Specific Players, Browsers and Platforms

I test under Windows using Internet Explorer and Firefox. The system uses web standards, so it should work under any operating system, in any web browser that supports

  • XHTML 1.0
  • Cascading Style Sheets (CSS)
  • JavaScript or EcmaScript

Under Internet Explorer, Media Player 6.4 or greater will support audio and syncrhonizing the slides to the audio. These components are both in almost any version of Windows by default. Note that with IE and Media Player, when the audio reaches the end, it will restart from the beginning, creating an infinite loop. Most other players just stop at the end.
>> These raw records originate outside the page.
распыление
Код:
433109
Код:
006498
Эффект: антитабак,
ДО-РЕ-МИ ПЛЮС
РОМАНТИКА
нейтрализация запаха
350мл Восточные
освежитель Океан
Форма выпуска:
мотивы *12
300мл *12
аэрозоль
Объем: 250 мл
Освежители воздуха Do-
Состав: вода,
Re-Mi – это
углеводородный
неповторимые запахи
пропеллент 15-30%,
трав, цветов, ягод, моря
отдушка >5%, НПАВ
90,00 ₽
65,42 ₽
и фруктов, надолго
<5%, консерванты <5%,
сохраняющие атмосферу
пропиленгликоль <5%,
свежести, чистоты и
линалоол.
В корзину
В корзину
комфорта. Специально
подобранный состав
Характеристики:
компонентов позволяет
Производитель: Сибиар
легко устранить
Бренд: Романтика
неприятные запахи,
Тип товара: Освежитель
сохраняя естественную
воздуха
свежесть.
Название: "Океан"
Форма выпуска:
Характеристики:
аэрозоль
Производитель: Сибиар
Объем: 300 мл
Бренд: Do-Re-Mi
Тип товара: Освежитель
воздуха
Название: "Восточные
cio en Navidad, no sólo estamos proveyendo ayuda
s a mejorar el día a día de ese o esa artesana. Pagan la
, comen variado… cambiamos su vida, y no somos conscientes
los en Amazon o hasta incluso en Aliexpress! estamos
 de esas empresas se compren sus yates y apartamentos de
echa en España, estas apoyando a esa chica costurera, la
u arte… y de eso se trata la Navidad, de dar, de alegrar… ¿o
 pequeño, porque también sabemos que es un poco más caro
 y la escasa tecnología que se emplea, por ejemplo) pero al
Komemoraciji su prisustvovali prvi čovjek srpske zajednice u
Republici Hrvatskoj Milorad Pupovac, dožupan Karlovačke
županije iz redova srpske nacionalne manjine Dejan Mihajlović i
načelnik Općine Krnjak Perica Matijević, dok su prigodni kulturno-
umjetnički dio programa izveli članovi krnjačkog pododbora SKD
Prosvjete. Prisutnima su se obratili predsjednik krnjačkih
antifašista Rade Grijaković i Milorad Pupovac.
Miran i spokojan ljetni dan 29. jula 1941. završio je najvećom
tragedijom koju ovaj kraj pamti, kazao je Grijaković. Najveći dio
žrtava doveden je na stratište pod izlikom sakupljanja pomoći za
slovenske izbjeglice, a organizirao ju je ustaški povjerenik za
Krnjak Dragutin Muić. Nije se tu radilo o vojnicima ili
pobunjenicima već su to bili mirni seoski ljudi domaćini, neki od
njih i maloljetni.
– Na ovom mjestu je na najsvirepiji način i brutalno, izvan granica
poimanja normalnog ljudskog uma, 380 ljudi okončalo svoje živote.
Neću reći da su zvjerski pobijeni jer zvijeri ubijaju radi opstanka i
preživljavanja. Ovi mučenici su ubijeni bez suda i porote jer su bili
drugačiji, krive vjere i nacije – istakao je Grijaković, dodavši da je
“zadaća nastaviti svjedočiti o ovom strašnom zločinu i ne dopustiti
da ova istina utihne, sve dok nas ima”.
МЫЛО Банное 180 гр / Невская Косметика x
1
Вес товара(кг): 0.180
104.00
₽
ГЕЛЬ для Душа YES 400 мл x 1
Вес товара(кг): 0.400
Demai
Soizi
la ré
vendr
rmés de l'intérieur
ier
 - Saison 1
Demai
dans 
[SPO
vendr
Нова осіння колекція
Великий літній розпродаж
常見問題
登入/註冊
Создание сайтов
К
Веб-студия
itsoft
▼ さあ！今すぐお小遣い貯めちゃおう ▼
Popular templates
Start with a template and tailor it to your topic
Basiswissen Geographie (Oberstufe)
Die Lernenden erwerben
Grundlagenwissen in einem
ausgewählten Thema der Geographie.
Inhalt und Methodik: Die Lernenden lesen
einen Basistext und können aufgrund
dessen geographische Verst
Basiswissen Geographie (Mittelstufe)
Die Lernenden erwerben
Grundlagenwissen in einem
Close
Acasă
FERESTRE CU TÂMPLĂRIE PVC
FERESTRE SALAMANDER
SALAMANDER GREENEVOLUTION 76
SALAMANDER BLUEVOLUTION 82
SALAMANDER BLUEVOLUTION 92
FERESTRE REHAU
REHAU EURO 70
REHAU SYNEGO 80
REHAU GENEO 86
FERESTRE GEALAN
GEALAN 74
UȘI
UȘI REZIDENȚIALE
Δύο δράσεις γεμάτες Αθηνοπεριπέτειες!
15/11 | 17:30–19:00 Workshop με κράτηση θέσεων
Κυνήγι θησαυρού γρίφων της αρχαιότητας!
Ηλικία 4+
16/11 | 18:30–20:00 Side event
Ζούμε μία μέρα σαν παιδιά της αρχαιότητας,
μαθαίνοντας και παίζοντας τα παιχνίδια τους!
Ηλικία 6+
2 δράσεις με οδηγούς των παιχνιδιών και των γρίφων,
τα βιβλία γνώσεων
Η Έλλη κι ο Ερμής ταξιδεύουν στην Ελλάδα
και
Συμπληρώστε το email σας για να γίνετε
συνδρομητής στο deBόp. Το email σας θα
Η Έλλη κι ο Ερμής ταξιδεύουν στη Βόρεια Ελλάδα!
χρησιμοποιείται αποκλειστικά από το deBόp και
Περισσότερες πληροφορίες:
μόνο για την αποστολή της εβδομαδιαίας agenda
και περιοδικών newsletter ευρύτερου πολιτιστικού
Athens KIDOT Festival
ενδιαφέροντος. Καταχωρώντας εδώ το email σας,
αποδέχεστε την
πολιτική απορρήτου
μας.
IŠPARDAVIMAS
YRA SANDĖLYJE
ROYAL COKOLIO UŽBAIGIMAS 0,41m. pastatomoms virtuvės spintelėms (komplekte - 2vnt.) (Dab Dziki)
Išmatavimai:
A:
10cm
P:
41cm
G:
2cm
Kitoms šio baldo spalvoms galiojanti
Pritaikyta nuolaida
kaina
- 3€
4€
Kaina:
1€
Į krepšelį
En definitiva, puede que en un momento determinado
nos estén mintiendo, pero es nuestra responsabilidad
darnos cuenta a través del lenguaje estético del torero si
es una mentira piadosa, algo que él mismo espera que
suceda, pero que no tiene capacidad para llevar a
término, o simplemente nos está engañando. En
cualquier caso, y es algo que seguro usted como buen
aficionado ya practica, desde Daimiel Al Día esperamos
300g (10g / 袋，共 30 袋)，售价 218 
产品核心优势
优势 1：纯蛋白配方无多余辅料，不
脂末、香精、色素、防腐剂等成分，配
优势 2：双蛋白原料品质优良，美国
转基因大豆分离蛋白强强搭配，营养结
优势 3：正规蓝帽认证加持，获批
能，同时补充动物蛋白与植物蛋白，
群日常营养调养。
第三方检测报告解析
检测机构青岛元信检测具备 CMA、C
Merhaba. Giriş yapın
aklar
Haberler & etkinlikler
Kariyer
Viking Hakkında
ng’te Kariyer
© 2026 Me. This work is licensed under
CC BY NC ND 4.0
I have also had some problems with my own laptop computer running Firefox on Microsoft Vista. The browser does not seem to allow any scripting of any media player. I cannot figure out the root cause, and the problem exists for other scripting demonstrations from VLC and QuickTime players.

To play the Speex version in Internet Explorer, you need additional software. Most Ogg Vorbis players include Speex support as well, and many excellent ones can be found at http://www.vorbis.com/. I do my Ogg testing using the Illiminable DirectShow Filters which when downloaded turn Windows Media Player into an Ogg Vorbis and Speex player. Highly recommended and a small download.

Under Firefox, there are more player choices. I have tested the MP3 and WAV files using QuickTime and the Speex files using VLC Media Player. VLC is a great cross-platform media player, and should work with Firefox under Linux for all file types. It may work as a player under other operating systems as well. Note that VLC will not synchronize the audio when you change slides.

I have seen a problem using the “seek” function in VLC. Until the problem is fixed, I disabled that feature for VLC. The slides will still advance automatically as the audio plays with VLC. QuickTime sometimes has the same problem with some audio files. I suspect that these functions only work when the player can read the total length of the audio file directly from the header of the audio file. In Ogg formats, the players often report the total length of the audio as unknown, and they have trouble seeking. I may be able to to enhance the code to try to seek by percent rather than by time. That change might allow more players to seek more of the time.

If you have another web browser and media player combination, try them out. If they support the same interfaces as any of the players and browsers above, they should work fine.

Other web sites have used Speechy to deliver on-line speeches. I welcome anyone to visit SourceForge, download Speechy, and try it out. It is free to use for any type of web site, commercial or non-commercial. Please do support this site if you find it useful.

Future Ideas

I had the following enhancement ideas, before stopping work on the project.

Add support for jlGUI Applet which would allow audio playback for any browser with JavaSound support. It supports all the audio file formats above without requiring you to download and install separate software.

Extend Speechy and HTML Slidy to allow a leader to drive the slide show for multiple people watching over the web. There are many schemes to allow simple messaging between people who are on-line, such as the ones used by web-based chat clients. If one person could become the “presenter” and others become the “audience”, then the slides could switch for all audience members every time the presenter changes a slide. It could be a very cheap and very powerful way to replace web conferencing services for simple presentations.

All future enhancements to HTML Slidy can be incorporated into Slidy as they become available. Speechy does not require any changes to Slidy. It just overrides a few behaviors and adds some new script. The wish list for HTML Slidy also includes many things I would like to see in Speechy.